DESCRIZIONE ATTIVITÀ: Nel testo sulla gioia di Paolo, che cosa afferma di preferire l'apostolo davanti al dilemma tra la propria morte e la propria permanenza?
┌─ TESTO ESTRATTO
A Francesco d’Assisi, un padre provinciale aveva scritto lamentandosi per delle difficoltà, per impedimenti che dei frati cattivi costituivano per lui e anche per gli altri, rispose: «Non pretendere che diventino cristiani migliori e chi ti impedisce di amare Dio, ama».
Sembra un paradosso, ma c’è invece un’infinita speranza in parole così. C’è tanta fede pasquale, quella che sa che la salvezza di Dio non è solo luce di resurrezione ma anche travaglio di Croce.
La gioia di Paolo dimostra di essere pasquale e di essere fondata sulla speranza che Dio opera comunque e tiene in mano le cose per condurle infine al bene.
Cristo è il vivere di Paolo (vv. 18c-28).
Per questo, poi, dice che questa gioia non sarà passeggera ma lo accompagnerà ancora e sarà una esperienza stabile e duratura.
È ancora la speranza a motivare la sua gioia, quella speranza che lo rende certo che, in un modo o nell’altro, tutto questo concorrerà alla sua salvezza e che, comunque, Cristo sarà magnificato in lui.
Comunque. E a quel comunque dà una portata drammatica dicendo in sostanza: che io viva, che io muoia, tutto andrà a favore del Vangelo, dunque per il meglio.
Dopo aver parlato della prigionia, ora Paolo apre il cuore ai filippesi, condividendo quali drammatici pensieri attraversano il suo tempo di prigionia.
La sua situazione precaria lo spinge a confrontarsi con il pensiero della morte e di fronte ad essa, l’apostolo si dice preso da un dilemma: cosa è meglio per lui e per gli altri? La sua morte? La sua permanenza?
Egli dice che preferirebbe “sciogliere le vele” ed essere con Cristo, ma comprende che è più utile per i fratelli che lui rimanga e a ciò si sottomette.
└─
┌─ DATI ESTRATTI
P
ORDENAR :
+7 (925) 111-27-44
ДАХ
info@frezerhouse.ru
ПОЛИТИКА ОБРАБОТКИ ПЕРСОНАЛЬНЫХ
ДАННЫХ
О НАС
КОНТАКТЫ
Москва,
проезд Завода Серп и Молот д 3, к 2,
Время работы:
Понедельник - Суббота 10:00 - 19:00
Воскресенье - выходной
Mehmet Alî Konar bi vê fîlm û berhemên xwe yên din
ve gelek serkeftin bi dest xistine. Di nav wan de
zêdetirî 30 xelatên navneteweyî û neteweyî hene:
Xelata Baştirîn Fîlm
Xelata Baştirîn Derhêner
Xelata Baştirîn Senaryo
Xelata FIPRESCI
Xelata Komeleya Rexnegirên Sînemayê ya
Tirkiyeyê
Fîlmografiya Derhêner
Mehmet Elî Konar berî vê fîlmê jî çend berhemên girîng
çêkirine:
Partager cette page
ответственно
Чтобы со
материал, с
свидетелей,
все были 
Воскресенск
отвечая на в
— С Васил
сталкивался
└─
RISULTATO ESERCIZIO: Preferirebbe “sciogliere le vele” ed essere con Cristo.